Petersen recounted a story about when he was driving down the Southeast Expressway and found a dead red-tail and a dead baby rabbit about 20 feet away from the hawk. It was pretty easy to figure out what had happened, he said.
Getting hit by cars isn’t the only threat to hawks.
“Rodenticides [poisons used to kill rats and mice] can kill red-tails and other raptors,” said Petersen. “Tufts wildlife clinic [at Cummings Veterinary Medical Center] autopsies dead raptors, and a lot of them are loaded with rodenticides.”
Red-tailed hawks like to nest in tall trees like white pines, beech trees, and oaks near the edges of mature forests, according to the Mass Audubon Web page on red-tailed hawks. Their nests are up to 2.5 to 3 feet in diameter, and are made of sticks, twigs, and green foliage.
Nests tend to be used for years, according to Mass Audubon, but red-tails aren’t the only ones using them.
“Great horned owls don’t build their own nests,” said Petersen. “They use red-tail nests.”
Great horned owls breed earlier than red-tails, so if the hawks show up at last year’s nest and find a pair of owls in it, the red-tails will have no choice but to build another nest, Petersen said.
“There’s not much that can evict a great horned owl,” said Petersen. “They’re close to the top avian predator in Massachusetts.”
But red-tails have also started to take advantage of some new nesting options.
“The current landscape has favored red-tails in a big way,” said Petersen. “They are habitat generalists, so they may benefit through suburban sprawl and habitat modification. They like broken habitat with big trees for nesting, and open fields to hunt. And they’re increasingly moving into urban areas as well.”
In recent years red-tailed hawks have nested in places like the Mount Auburn Cemetery in Cambridge and Watertown, and on an office building on the Alewife Brook Parkway in Cambridge, said Petersen. Another red-tailed hawk couple decided to build a nest on the Boston University School of Law building several years ago, but biologists from MassWildlife were called in to relocate the nest.
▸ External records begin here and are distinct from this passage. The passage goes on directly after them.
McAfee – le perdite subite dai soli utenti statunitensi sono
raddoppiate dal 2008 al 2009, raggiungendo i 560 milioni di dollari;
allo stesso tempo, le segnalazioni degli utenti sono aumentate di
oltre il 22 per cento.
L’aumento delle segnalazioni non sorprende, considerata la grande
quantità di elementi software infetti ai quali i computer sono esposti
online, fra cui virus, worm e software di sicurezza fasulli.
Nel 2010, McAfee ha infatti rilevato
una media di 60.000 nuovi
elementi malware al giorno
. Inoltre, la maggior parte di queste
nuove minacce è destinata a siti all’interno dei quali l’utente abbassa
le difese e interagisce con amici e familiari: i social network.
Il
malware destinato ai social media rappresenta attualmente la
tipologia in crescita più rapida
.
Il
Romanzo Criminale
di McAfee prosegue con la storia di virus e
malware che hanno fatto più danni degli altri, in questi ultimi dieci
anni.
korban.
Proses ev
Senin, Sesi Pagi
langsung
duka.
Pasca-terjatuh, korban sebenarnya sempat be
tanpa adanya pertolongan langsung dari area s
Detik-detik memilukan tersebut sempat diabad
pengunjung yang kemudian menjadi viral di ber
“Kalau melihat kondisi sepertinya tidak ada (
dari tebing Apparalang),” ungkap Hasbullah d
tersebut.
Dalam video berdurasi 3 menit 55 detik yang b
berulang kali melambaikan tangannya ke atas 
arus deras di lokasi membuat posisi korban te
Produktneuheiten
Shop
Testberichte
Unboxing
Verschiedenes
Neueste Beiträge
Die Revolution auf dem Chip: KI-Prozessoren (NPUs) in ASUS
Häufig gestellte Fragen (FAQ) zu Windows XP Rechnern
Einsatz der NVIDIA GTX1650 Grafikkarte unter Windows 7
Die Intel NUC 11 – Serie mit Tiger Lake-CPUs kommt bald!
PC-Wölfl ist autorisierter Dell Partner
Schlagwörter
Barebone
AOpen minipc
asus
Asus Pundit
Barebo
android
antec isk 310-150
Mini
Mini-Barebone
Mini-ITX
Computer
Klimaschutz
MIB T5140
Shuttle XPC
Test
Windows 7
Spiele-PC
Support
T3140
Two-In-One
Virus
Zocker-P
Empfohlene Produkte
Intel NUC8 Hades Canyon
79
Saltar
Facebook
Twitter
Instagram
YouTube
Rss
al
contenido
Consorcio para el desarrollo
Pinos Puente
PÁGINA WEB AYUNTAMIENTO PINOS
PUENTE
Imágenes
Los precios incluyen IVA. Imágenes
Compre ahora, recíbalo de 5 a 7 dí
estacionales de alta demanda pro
But the prize for the most creative nest location has to go to a pair of red-tails that built a nest on an overhang near the press booth above home plate in Fenway Park in 2008. Unfortunately, one of the hawks attacked a 13-year-old girl from Connecticut who was taking a tour of Fenway Park with her middle school class. The girl recovered from a minor wound to her scalp, but the hawks were subsequently evicted.
Red-tailed hawks typically begin setting up their breeding territories in March, said Petersen. They commonly lay two eggs, which take about a month to hatch. The females, which tend to be bigger than males, do most of the incubating, and are fed by the males during the incubation period. Once the eggs hatch, both sexes feed the offspring.
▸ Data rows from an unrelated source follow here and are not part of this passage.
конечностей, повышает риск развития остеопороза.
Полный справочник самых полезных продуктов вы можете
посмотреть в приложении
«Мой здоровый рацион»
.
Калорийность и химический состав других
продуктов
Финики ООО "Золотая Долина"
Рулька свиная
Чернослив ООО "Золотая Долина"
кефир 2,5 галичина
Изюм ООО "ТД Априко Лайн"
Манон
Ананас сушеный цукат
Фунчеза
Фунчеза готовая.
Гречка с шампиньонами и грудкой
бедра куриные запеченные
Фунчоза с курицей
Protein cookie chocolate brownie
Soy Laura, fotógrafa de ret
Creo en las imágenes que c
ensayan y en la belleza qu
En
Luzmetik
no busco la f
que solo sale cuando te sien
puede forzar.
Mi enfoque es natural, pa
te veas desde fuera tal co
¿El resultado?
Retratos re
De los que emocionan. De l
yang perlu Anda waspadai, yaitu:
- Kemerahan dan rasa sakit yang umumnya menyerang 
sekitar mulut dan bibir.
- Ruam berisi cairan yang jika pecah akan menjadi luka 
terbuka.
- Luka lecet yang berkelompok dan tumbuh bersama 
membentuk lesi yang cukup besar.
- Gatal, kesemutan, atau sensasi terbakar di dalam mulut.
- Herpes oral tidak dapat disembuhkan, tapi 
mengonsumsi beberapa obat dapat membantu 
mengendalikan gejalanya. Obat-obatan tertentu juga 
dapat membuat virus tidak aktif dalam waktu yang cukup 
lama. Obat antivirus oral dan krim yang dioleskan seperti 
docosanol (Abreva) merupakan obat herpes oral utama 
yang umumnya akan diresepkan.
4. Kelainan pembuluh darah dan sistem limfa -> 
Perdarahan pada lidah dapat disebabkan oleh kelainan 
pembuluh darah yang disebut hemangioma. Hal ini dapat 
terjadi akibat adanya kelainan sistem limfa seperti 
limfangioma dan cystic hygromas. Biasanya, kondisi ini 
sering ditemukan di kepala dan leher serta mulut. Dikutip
The young fledge in about 45 days, but they don’t develop their namesake red-colored tail until the following autumn, said Petersen.
Red-tails typically mate for life, and can live up to about 20 years in the wild, said Petersen. The oldest known wild red-tailed hawk was from Michigan. It had a bird band that showed it was at least 30 years and 8 months old when it was found in 2011, according to Cornell University’s website.
Even if you’ve never seen a red-tailed hawk, chances are you’ve heard one. Red-tails have enjoyed a long career in Hollywood as avian voice-over artists.
“The red-tailed hawk has a thrilling, raspy scream that sounds exactly like a raptor should sound,” said the Cornell website. “At least, that’s what Hollywood directors seem to think. Whenever a hawk or eagle appears onscreen, no matter what species, the shrill cry on the soundtrack is almost always a red-tailed hawk.”
And if those Hollywood directors ever need a stand-in for a red-tail, they can call a blue jay.
“Blue jays can imitate the call of red-shouldered, broad-winged, and red-tailed hawks,” said Petersen.
And why would a blue jay imitate a hawk?
“They do it near bird feeders,” said Petersen, “perhaps to scare off other birds at the feeder.”